The case of a patient, female aged 64 years, presenting with central diabetes insipidus, hypercalciuria, vitamin D deficiency and severe osteoporosis is described. The patient suffered from central diabetes insipidus since the age of 20 years. Laboratory investigations revealed severe hypercalciuria, urine calcium levels being 800 mg/24 h, decreased blood calcium and vitamin D deficiency, 25(OH)D3 levels being 10 ng/ml (normal levels >30 ng/ml). PTH levels were increased and T score was −4. Vitamin D was administered along with a thiazide diuretic for the correction of vitamin D deficiency and hypercalciuria. Vitamin D levels increased and hypercalciuria was partially corrected. Sequentially, strontium ranelate was administered without an improvement in bone density. Strontium ranelate was stopped, alendronate was administered and bone mineral density increased.

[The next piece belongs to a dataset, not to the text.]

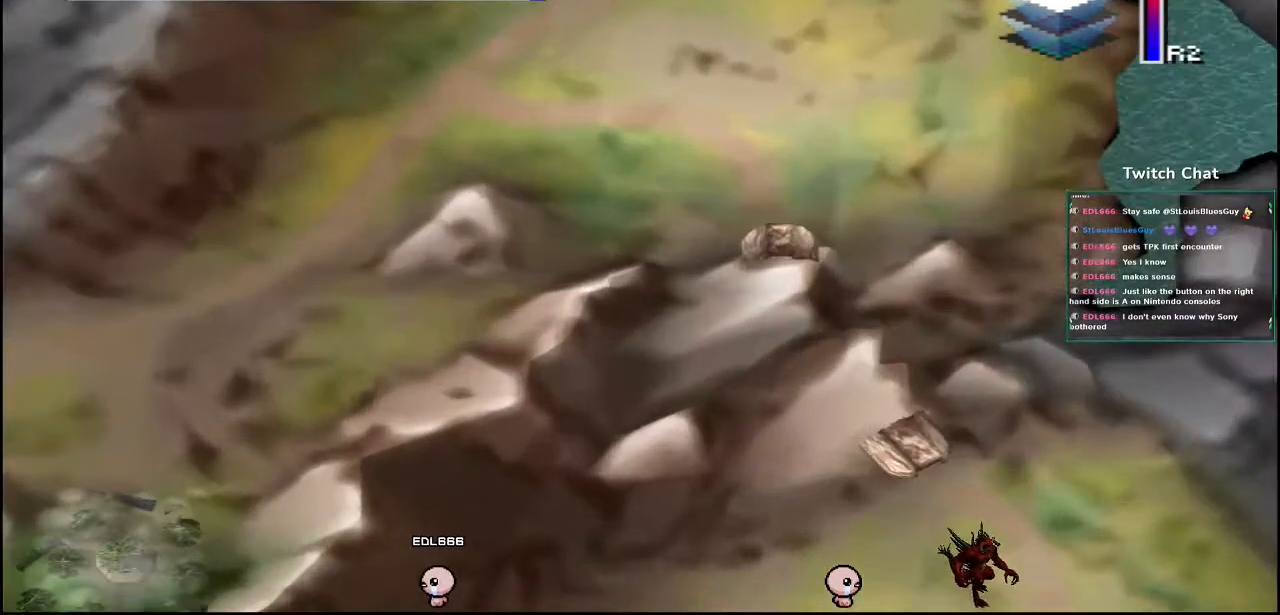
{"dt_ms": 1000, "buttons": [], "left_stick": "center", "right_stick": "center"}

Conclusions: The extremely rare case of a patient with central diabetes insipidus, hypercalciuria, vitamin D deficiency and severe osteoporosis is described. Hypercalciuria was partially resistant to thiazide therapy as well as osteoporosis to strontium ranelate, finally improving with bisphosphonates. The coexistence of hypercalciuria, salt losing nephropathy and renal diabetes insipidus has been described in the context of glomerular disease. Osteoporosis in the context of central diabetes insipidus has also been described, responding to bisphosphonates. However, the coexistence of central diabetes insipidus with hypercalciuria and severe osteoporosis is extremely rare.